### PROBLEM TO SOLVE
What the task needs is the data below, written out verbatim.
* * * * *
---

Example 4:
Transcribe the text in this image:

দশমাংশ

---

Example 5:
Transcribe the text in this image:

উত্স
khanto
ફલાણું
* * * * *
### RESPONSE BOX
---

Example 4:
Transcribe the text in this image:

দশমাংশ

---

Example 5:
Transcribe the text in this image:

উত্স
khanto
ફલાણું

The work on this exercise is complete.